= Heba Raouf Ezzat =

Egyptian academic, thinker, writer and activist

Heba Raouf Ezzat (born 25 July 1965) is an Egyptian academic, writer and activist. She was a visiting lecturer at the American University in Cairo, and Assistant Professor of Political Science at the Faculty of Economics and Political Science of Cairo University. She is among the prominent Egyptian intellectuals who left Egypt after the 2013 Egyptian coup. Currently Raouf teaches political theory at the Alliance of Civilizations Institute, Ibn Haldun University.

== Education ==
Heba Raouf obtained her BA (Honors), MA (Honors) and PhD in Political Science from Cairo University in Egypt.

She completed her BA (Honours) in 1987, and obtained her MA (Honours) in 1992. The title of her MA thesis was "The Woman and Political Work: An Islamic Vision." She obtained her PhD from the Faculty of Economics and Political Science, Cairo University, on 31 May 2007. The topic of her doctorate thesis was "The Concept of Citizenship: A Study of Its Development in Liberal Thought."

== Academic experience ==
Raouf began her academic career at Cairo University as a teaching assistant and then lecturer in political science at Cairo University, where she later became assistant professor (1987–present). She was a visiting scholar at the Center for Democracy Studies at Westminster University, London from September 1995 to September 1996. She visited Oxford Center for Islamic Studies as a researcher from January 1998 to August 1998. She was also a lecturer of political theory at the American University (2006 until present).

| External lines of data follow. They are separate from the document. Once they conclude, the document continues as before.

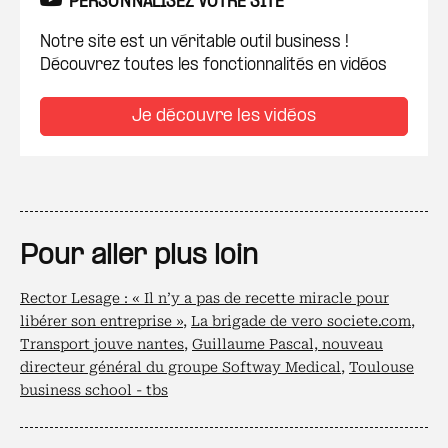
PERSONNALISEZ VOTRE SITE
Notre site est un véritable outil business !
Découvrez toutes les fonctionnalités en vidéos
Je découvre les vidéos
Pour aller plus loin
Rector Lesage : « Il n’y a pas de recette miracle pour
libérer son entreprise »
,
La brigade de vero societe.com
,
Transport jouve nantes
,
Guillaume Pascal, nouveau
directeur général du groupe Softway Medical
,
Toulouse
business school - tbs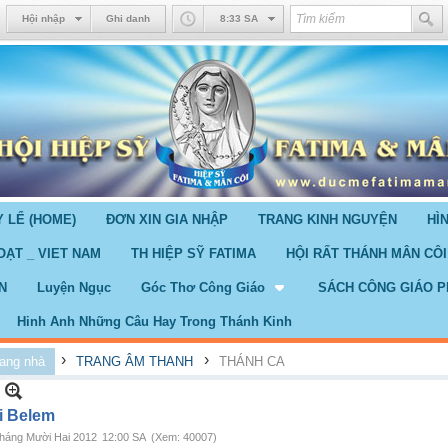
Hội nhập
Ghi danh
8:33 SA
 LỂ (HOME)
ĐƠN XIN GIA NHẬP
TRANG KINH NGUYỆN
HÌ
OẠT _ VIET NAM
TH HIỆP SỸ FATIMA
HỘI RẤT THÁNH MÂN CÔI
N
Luyện Ngục
Góc Thơ Công Giáo
SÁCH CÔNG GIÁO P
Hinh Anh Những Câu Hay Trong Thánh Kinh
›
›
ang nhà
TRANG ÂM THANH
THÁNH CA
i Belem
háng Mười Hai 2012
12:00 SA
(Xem: 40007)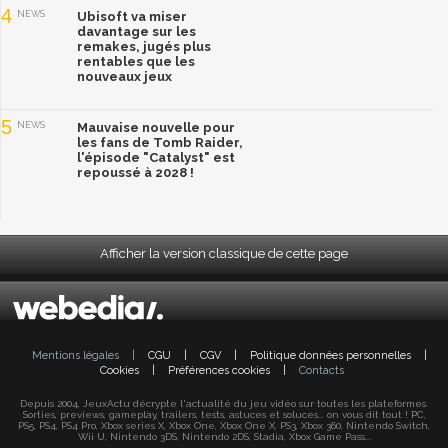
4
NEWS
Ubisoft va miser
davantage sur les
remakes, jugés plus
rentables que les
nouveaux jeux
5
NEWS
Mauvaise nouvelle pour
les fans de Tomb Raider,
l'épisode "Catalyst" est
repoussé à 2028 !
Afficher la version classique de cette page
Mentions légales
|
CGU
|
CGV
|
Politique données personnelles
|
Cookies
|
Préférences cookies
|
Contacts
Depuis 2004, JeuxActu décrypte l'actualité du jeu vidéo sur toutes les plateformes.
Sorties, previews, gameplay, trailers, tests, astuces et soluces... on vous dit tout ! PC,
PS5, PS4, PS4 Pro, Xbox series X, Xbox One, Xbox One X, PS3, Xbox 360, Nintendo Switch,
Wii U, Nintendo 3DS, Nintendo 2DS, Stadia, Xbox Game Pass...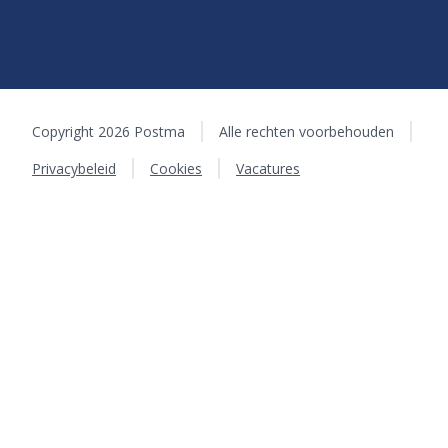
Copyright 2026 Postma
Alle rechten voorbehouden
Privacybeleid
Cookies
Vacatures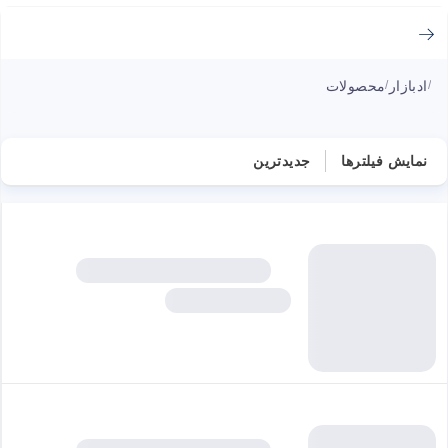
ادبازار
محصولات
/
/
نمایش فیلترها
جدیدترین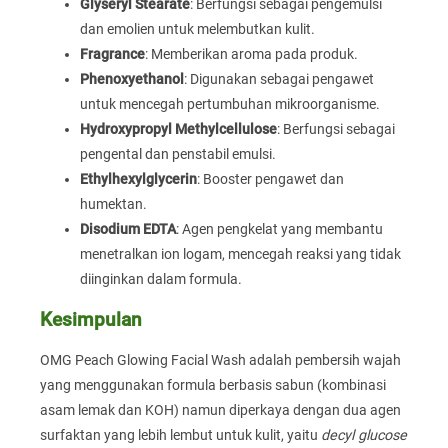
Glyseryl Stearate
: Berfungsi sebagai pengemulsi
dan emolien untuk melembutkan kulit.
Fragrance
: Memberikan aroma pada produk.
Phenoxyethanol
: Digunakan sebagai pengawet
untuk mencegah pertumbuhan mikroorganisme.
Hydroxypropyl Methylcellulose
: Berfungsi sebagai
pengental dan penstabil emulsi.
Ethylhexylglycerin
: Booster pengawet dan
humektan.
Disodium EDTA
: Agen pengkelat yang membantu
menetralkan ion logam, mencegah reaksi yang tidak
diinginkan dalam formula.
Kesimpulan
OMG Peach Glowing Facial Wash adalah pembersih wajah
yang menggunakan formula berbasis sabun (kombinasi
asam lemak dan KOH) namun diperkaya dengan dua agen
surfaktan yang lebih lembut untuk kulit, yaitu
decyl glucose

She was a founding member of IslamOnline in 1999 and worked as a consultant and writer for the site between 1999-2003. She was a visiting fellow at the Center for Middle Eastern Studies University of California, Berkeley in January–February 2010. She was invited to be an independent visiting scholar at the Prince Alwaleed Bin Talal Center for Muslim-Christian Understanding (ACMCU) Georgetown University in Washington in 2012. She was a visiting scholar at Oxford Center for Islamic Studies in Summer 2012. She was a visiting fellow at London School of Economics (2015-2016).

== Role in politics ==
Before the 2011 revolution, Raouf was involved with various civil political movements in Egypt. She was the founder of the "حماية" (Protection) movement that aimed to make politicians accountable. She was also part of a movement calling for the release of political detainees ahead of the 2005 presidential elections in Egypt.

Raouf was also part of the 10 member advisory committee for drafting the new constitution under Mohammad Morsi in 2012. However, she resigned before it was completed. Along with other pro-democracy intellectuals and activists, Raouf was forced to leave Egypt in the aftermath of the 2013 coup which led to the return of military rule in the country.